Nigerian authorities worked quickly during the crisis to supplement budgetary spending with support packages to maintain business continuity, shore up liquidity, retain and create jobs by supporting labour-intensive sectors such as agriculture and construction, facilitate the manufacture of Made in Nigeria products and support vulnerable groups. Central to this was the passage of the Nigeria Economic Stability Plan (NESP) in late June 2020, worth approximately 1% of GDP, or N2.3trn ($6.1bn). Several key projects were proposed under the terms of the 12-month NESP, including an agriculture programme to add between 20,000 and 100,000 ha of new farmland in every state, extensive public works and road construction, and an initiative to build 300,000 homes. The NESP also sought to help micro-, small and medium-sized enterprises (MSMEs) by providing payroll support, as well as guaranteeing the off-take of items such as face masks and shields, other personal protective equipment, hand sanitiser and soap. This is especially important as the country’s nearly 37m MSMEs account for almost half of the economy, and were particularly negatively affected by the pandemic. Other measures included establishing a N500bn ($1.3bn) intervention fund; safeguarding oil revenue by deregulating the price of refined petroleum products, among other moves; increasing the value-added tax rate; and distributing N1trn ($2.7bn) in loans to boost local production and manufacturing.

Targeted Spending & Reforms

The government implemented wide-ranging policy reforms to address the economic headwinds brought on by the health crisis, including lifting a border closure that had contributed to high levels of food inflation, adjusting electricity tariffs, removing fuel subsidies, considering an amended Petroleum Industry Bill, devaluing the naira and reducing the monetary policy rate (see Energy and Banking chapters). These efforts – combined with targeted spending measures – helped lay the groundwork for recovery. In late December 2020 the budget for 2021 was passed into law.
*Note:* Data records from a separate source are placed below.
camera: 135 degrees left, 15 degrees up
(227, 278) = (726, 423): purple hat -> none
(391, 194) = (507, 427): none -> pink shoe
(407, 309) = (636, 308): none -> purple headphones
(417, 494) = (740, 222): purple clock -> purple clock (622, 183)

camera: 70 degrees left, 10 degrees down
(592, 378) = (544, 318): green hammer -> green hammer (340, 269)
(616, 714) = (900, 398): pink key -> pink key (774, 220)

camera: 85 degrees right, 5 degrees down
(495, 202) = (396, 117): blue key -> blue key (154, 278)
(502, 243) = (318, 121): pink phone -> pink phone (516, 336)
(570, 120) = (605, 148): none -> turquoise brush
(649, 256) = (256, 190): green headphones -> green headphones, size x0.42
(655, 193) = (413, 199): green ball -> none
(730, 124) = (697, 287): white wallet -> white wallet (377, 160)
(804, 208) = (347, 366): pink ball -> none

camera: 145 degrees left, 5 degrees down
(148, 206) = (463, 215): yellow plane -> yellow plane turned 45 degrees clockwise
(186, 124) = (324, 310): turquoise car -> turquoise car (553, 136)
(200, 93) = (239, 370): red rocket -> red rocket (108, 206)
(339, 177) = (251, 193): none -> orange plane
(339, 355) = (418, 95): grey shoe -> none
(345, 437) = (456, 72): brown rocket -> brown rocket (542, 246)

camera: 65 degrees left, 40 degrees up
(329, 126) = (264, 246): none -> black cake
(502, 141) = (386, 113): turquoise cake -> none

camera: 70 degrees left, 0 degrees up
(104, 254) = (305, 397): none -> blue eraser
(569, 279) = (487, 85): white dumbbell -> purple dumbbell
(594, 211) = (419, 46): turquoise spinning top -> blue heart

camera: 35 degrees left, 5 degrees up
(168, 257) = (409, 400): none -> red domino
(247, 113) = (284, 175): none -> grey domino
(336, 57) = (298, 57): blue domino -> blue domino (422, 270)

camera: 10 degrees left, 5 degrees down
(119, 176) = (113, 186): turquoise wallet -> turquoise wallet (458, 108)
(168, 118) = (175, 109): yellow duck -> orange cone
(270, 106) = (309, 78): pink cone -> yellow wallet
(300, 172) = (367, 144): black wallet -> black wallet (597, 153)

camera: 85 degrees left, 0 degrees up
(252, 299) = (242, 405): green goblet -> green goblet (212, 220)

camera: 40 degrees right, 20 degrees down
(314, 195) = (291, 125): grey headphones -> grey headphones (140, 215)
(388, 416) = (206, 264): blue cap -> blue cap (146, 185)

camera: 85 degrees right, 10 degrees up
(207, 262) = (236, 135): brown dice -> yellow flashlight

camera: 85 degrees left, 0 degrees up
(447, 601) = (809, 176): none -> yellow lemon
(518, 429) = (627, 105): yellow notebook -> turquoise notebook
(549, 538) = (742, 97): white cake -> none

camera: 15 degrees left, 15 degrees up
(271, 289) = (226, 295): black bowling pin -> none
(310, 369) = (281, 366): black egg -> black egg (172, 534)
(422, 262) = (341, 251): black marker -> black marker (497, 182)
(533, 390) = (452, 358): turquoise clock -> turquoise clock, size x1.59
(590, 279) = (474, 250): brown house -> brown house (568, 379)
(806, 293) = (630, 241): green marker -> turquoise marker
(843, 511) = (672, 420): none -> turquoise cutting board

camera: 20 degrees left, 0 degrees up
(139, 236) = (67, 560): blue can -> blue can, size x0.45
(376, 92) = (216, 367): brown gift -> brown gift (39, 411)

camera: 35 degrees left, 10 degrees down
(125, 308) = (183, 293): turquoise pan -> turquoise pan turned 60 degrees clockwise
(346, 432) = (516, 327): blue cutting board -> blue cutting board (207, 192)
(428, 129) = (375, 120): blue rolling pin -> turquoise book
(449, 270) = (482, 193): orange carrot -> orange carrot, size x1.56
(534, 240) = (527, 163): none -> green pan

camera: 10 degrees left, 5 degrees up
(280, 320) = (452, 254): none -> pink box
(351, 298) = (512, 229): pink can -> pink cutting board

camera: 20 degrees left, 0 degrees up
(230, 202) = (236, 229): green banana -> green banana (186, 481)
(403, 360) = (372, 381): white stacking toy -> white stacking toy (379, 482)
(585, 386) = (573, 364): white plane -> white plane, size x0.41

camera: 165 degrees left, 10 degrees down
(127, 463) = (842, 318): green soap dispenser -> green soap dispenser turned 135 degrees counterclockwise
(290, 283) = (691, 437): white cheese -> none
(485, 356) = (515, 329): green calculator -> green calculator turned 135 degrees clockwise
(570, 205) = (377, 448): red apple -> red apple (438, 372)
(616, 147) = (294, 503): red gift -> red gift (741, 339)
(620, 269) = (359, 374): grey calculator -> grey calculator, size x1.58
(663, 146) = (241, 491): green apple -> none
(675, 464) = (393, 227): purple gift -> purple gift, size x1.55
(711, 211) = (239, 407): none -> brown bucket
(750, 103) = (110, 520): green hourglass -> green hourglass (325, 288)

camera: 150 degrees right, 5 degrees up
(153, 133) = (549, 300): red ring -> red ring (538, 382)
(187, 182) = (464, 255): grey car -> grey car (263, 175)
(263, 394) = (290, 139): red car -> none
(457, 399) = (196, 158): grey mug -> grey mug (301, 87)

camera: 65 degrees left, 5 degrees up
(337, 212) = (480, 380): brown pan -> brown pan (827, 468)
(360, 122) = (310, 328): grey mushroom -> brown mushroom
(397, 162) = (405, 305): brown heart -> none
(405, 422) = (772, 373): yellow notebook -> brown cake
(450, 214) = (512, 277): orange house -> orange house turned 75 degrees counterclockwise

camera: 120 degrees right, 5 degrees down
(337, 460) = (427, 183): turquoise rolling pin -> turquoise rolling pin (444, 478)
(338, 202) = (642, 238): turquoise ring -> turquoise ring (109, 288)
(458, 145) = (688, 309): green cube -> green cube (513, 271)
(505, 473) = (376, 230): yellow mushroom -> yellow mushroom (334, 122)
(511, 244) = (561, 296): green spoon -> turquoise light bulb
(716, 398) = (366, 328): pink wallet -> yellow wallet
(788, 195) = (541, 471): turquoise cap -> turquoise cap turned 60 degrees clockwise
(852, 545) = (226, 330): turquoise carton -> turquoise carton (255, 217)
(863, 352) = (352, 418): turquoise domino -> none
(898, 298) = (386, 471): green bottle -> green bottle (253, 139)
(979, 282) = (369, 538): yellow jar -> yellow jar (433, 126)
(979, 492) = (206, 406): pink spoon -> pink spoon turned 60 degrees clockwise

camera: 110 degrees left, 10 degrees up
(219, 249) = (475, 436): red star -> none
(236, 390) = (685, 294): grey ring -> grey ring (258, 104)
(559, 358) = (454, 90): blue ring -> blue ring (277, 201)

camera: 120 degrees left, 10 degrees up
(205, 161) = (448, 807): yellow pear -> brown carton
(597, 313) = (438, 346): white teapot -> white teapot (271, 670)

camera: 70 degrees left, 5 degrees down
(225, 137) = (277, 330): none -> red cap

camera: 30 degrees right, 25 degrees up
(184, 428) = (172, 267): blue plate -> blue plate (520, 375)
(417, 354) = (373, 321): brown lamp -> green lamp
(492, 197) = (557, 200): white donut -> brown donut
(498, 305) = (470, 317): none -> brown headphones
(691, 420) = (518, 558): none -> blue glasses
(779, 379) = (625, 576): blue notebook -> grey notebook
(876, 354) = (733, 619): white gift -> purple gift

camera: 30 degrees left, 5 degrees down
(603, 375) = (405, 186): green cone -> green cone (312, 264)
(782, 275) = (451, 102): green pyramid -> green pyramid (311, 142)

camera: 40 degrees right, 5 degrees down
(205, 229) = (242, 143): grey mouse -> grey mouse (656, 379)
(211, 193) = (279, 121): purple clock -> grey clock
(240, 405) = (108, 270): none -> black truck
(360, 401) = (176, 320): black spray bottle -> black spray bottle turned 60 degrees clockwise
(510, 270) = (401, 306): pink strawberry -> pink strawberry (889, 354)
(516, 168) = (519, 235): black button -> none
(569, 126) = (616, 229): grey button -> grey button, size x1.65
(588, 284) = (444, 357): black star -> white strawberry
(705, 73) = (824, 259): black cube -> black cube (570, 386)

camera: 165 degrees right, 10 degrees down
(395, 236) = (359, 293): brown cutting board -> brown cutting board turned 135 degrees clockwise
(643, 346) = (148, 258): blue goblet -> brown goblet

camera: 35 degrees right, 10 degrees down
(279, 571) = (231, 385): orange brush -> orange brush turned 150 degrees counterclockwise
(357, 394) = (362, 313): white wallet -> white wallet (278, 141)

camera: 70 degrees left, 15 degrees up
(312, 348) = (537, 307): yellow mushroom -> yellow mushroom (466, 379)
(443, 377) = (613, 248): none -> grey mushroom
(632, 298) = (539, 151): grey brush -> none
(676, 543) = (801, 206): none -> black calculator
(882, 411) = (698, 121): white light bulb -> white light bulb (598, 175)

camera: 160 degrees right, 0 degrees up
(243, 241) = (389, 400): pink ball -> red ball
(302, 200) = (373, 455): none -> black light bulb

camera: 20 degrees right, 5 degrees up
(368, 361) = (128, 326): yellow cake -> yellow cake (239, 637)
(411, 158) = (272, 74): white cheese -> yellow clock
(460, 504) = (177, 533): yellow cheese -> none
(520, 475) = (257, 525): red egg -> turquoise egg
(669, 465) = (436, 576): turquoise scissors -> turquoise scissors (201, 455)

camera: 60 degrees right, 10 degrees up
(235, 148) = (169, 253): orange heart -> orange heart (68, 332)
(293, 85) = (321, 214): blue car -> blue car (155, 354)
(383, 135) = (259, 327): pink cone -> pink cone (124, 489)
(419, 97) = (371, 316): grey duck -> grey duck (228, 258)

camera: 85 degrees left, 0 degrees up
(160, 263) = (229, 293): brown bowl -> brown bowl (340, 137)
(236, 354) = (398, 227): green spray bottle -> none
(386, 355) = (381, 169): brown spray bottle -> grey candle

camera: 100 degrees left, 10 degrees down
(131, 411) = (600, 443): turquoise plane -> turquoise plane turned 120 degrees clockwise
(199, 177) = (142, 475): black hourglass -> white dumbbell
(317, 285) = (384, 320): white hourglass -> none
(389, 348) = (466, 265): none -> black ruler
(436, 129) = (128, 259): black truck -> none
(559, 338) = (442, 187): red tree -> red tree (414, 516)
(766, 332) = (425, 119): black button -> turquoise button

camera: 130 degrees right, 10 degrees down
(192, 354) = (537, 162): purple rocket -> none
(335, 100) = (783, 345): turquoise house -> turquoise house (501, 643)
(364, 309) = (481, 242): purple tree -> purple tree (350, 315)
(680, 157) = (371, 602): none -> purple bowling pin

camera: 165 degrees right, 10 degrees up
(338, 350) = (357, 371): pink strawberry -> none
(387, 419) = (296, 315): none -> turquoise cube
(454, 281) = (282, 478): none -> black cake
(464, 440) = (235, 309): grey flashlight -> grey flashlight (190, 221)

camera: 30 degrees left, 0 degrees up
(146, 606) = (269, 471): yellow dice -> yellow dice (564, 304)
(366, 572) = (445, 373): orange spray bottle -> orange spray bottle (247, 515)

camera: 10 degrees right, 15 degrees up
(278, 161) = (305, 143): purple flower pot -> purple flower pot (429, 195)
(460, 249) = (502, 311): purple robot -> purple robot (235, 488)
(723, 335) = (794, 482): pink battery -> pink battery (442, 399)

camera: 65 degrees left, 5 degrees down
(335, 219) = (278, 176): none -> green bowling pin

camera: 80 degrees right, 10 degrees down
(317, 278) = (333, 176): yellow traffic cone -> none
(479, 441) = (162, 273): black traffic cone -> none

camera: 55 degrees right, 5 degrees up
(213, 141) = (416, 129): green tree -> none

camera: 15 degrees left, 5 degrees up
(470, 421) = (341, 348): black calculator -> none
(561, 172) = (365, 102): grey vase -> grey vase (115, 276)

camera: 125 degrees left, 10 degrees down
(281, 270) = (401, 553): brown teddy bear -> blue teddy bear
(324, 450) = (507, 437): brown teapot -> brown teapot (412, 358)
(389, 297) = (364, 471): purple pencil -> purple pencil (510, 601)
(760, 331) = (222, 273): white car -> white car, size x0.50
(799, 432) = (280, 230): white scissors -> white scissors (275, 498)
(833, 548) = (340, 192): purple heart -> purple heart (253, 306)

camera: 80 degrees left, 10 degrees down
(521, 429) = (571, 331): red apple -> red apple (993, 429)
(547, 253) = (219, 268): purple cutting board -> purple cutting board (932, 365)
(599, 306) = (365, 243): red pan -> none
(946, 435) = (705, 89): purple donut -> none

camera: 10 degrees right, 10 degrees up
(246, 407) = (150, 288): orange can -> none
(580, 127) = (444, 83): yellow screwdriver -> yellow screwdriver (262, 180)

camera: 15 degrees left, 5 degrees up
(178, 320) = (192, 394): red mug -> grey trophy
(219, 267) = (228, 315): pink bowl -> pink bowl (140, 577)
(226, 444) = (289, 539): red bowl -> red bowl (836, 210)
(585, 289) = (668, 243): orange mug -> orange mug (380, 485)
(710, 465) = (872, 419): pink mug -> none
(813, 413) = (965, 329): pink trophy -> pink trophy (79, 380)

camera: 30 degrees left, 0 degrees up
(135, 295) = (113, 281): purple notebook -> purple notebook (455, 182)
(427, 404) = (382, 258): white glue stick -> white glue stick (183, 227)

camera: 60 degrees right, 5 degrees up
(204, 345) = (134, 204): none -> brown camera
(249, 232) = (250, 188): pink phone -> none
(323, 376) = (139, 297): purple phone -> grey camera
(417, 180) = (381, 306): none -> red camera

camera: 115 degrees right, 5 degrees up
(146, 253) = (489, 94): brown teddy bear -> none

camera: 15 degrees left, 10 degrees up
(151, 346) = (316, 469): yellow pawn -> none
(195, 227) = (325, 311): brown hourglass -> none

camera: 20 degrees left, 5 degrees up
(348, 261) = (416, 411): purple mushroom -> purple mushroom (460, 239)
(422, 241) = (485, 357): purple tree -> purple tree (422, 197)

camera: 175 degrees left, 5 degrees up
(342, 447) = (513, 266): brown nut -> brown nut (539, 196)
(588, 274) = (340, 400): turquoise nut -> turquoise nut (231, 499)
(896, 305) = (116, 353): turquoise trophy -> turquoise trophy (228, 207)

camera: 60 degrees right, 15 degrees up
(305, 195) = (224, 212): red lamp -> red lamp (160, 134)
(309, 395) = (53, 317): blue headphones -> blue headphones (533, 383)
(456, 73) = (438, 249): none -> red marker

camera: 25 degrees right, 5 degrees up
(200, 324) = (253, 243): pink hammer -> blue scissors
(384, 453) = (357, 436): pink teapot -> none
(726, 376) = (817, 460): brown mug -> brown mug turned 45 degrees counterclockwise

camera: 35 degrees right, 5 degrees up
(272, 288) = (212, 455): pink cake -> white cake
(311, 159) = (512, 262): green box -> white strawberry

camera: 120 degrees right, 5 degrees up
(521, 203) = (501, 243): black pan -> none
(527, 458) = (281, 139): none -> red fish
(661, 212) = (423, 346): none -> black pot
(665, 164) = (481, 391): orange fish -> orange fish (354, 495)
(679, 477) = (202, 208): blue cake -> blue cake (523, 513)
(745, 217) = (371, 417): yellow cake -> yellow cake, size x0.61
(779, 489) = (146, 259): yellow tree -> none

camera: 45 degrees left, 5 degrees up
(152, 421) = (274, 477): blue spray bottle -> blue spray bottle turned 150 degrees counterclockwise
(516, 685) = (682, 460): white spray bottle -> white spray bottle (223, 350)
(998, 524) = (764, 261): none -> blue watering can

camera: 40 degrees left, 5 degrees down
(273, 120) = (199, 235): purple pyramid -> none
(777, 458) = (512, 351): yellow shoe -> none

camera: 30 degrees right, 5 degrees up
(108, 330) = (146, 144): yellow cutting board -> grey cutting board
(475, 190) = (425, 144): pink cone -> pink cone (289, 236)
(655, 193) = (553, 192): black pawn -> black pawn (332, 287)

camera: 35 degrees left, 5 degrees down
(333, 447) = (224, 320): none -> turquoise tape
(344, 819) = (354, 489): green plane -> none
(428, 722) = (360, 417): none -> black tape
Valued at N13.6trn ($36.3bn), it was the largest in Nigeria’s history, with funding directed towards the Ministry of Works and Housing (N399.7bn, $1.1bn); the Ministry of Finance, Budget and National Planning (N376.4bn, $1bn); the Ministry of Education (N226.2bn, $604m); and the Ministry of Health (N220.3bn, $588.2m). The Finance Act 2020 was also passed that month. The legislation included amendments to existing tax and other regulatory measures aimed at providing incentives to mitigate the economic effects of the pandemic, while simplifying regulations to enhance revenue collection.